For many Cree, it is the rite of passage and the constitutional right to bear arms to carry out our traditional spring rites, to shoot the goose and eat it too. Traditions that surround firearms and are revered in the very fat of the animal that died from the lead of a hunter using a new gun whose barrel was lightly dabbed with goose grease in honour of its first shot and kill. Yes, the gun is steeped in tradition and respect, but now, with ammunition readily available by the case, as opposed to the old way of saving the spent shell and reusing it, the gun has evolved to an oft-dangerous weapon, a far cry from when a shot meant killing for food, not for violence.
But today, our tradition stays strong and from the young to old, novice or dead eye, it all comes down to this for all: hunt, shoot, kill, cook and eat the gander. To those from the south who are not hunting-oriented, it is more than buying a pre-packaged meal at the local supermarket; it is the total harvest, from following time-honoured goose boss rules to the rendering of the fat from the drip of a sigabon.

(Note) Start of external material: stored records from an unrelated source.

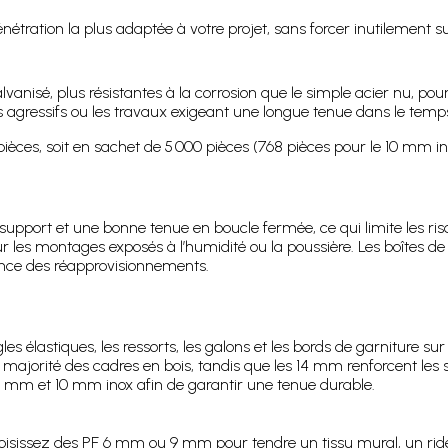
ration la plus adaptée à votre projet, sans forcer inutilement sur
lvanisé, plus résistantes à la corrosion que le simple acier nu, po
s agressifs ou les travaux exigeant une longue tenue dans le temp
ièces, soit en sachet de 5 000 pièces (768 pièces pour le 10 mm in
support et une bonne tenue en boucle fermée, ce qui limite les r
sur les montages exposés à l’humidité ou la poussière. Les boîtes de
quence des réapprovisionnements.
gles élastiques, les ressorts, les galons et les bords de garniture su
jorité des cadres en bois, tandis que les 14 mm renforcent les st
9 mm et 10 mm inox afin de garantir une tenue durable.
oisissez des PF 6 mm ou 9 mm pour tendre un tissu mural, un rid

The annual break for the hunt is something that we all hold dear to our very existence, from the hard-boiled, sunburnt persistent goose blind occupant to the mother or googum who tends to your daily kill, we are all in this forever. And like our ancestors who wandered the land in constant search for food and survival, we have it good today. We can have our goose and eat it too. As for me, I have no intention in breaking the chain that I thrived on as a boy and a man. I will shoot as no man before, call and lure like I was a flock of hungry fowl, and barely carry my load back home.